I also, actually, really, truly, went out with my friends! (It’s a mind boggler, honest.) I graced a pub with my presence for the first time in my life… wearing a headscarf. Not many people who can say that one! (We’d planned originally to go to the cinema but only a few of us had booked tickets for the earlier showing. You don’t want to know what we did with the purchased tickets; we’re probably still being cursed.) I didn’t drink any alcohol, of course. Instead I was rather content with an iced coca-cola, which probably wasn’t very clever considering the fact that I’d already consumed an entire box of ice lollies earlier that day… Anyway, for those of you who have followed my blog from the onset, you’d probably be interested in knowing that we were accompanied by, well, the ex-friend. Dun, dun, dun.”
And that was about it for my attempts at drafting, so now, I’m going to go straight into it.
Results day arrived, and though I wasn’t over the moon, they’re salvageable and and two were exactly what I wanted and more than I needed to get into University. Speaking of University, I’ve received three acceptances so far, still waiting on two! I’ve also looked at a few different courses I could apply for during clearing should I fail everything. My future prospects and academic potential are looking sound either way!
As is rather clear from the above so called drafts, I’ve had a rather tumultuous three months when it comes to my emotions and my loved ones. You’ll be happy to know (yes, I’m assuming) that I am again quite content. The storm of emotions, etcetera has abated. More than anything I miss my best friend. I had a Skype conversation with her last night. We ended up comparing tongue sizes and I found out that pink lemonade is actually a thing. (I genuinely had no idea.) Plus, my birthday present may entail something debauched… I am genuinely frightened. But she’ll be coming back to the city soon so I am rather excited for that!
In other news, my mother will be headed of to Pakistan in two weeks and I am rather sad about that. I know I’ll miss her more than I should be allowed to. We’ll be living with our uncle, (he’s a strict Doctor-type and I do love him) which my younger sister is not really looking forward to, so that’ll be an interesting experience.
So! Me, the socialite! (Yes, I’d be choking in shock too.) I’ve genuinely been quite busy the last few weeks, meeting up with various friends (how am I finding these people, seriously?). One of whom was, yes, the ex-friend, (who will henceforth be known as… I’ll come up with something, Tortoise or Badger most likely.) Others included Fluffy and another two old acquaintances I’m rather glad have returned. Not to mention my birthday (Fluffy baked me my cake!), and the results day get together! (That, I must admit was somewhat amusing, as well as rather enlightening, cleansing and emotional… Golly!)

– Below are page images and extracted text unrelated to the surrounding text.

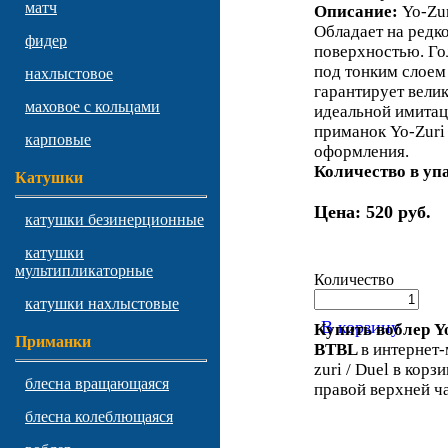
матч
Описание:
Yo-Zur
Обладает на редк
фидер
поверхностью. Го
под тонким слоем 
нахлыстовое
гарантирует вели
маховое с кольцами
идеальной имитац
приманок Yo-Zuri
карповые
оформления.
Количество в уп
Катушки
Цена:
520 руб.
катушки безинерционные
катушки
мультипликаторные
Количество
катушки нахлыстовые
В корзину
Купить воблер Yo
Приманки
BTBL
в интернет-
zuri / Duel в корз
блесна вращающаяся
правой верхней ча
блесна колеблющаяся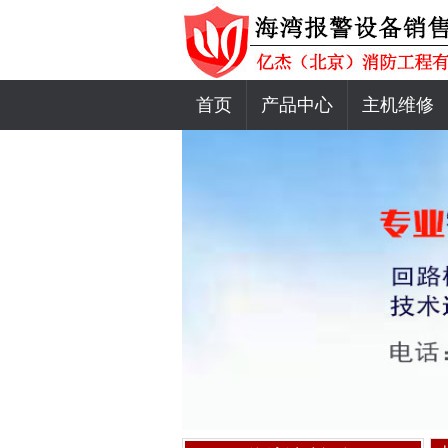
首页
产品中心
主机维修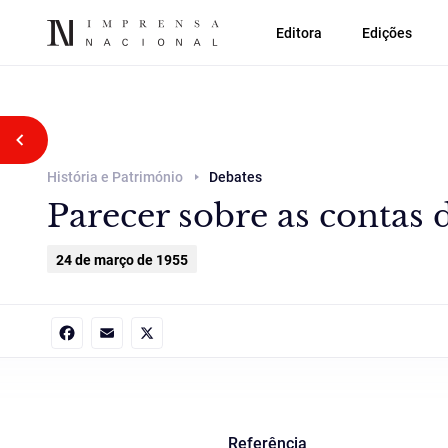
Editora
Edições
Voltar atrás
História e Património
Debates
Parecer sobre as contas
24 de março de 1955
Facebook
Email
X
Referência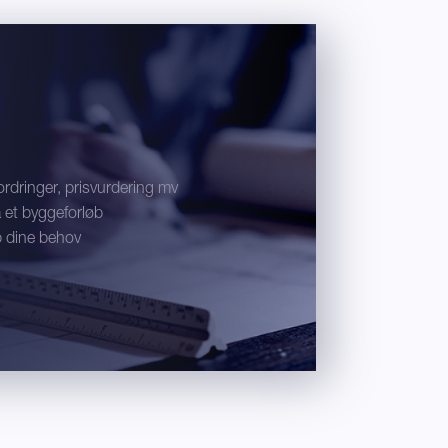
ordringer, prisvurdering mv
å et byggeforløb
p dine behov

Anywho, I think that’s about caught you up, yes? Now, quotes, my wonderful quotes.
Well, recently, my love for the genius that is Patrick Rothfuss has rekindled, so I shall hunt him up!
“It’s like everyone tells a story about themselves inside their own head. Always. All the time. That story makes you what you are. We build ourselves out of that story.” ~ Patrick Rothfuss , The Name of the Wind.
Isn’t he wonderrful? And so right.
I bid thee adieu, readers! Hopefully, I shan’t take as long to monologue at you all again!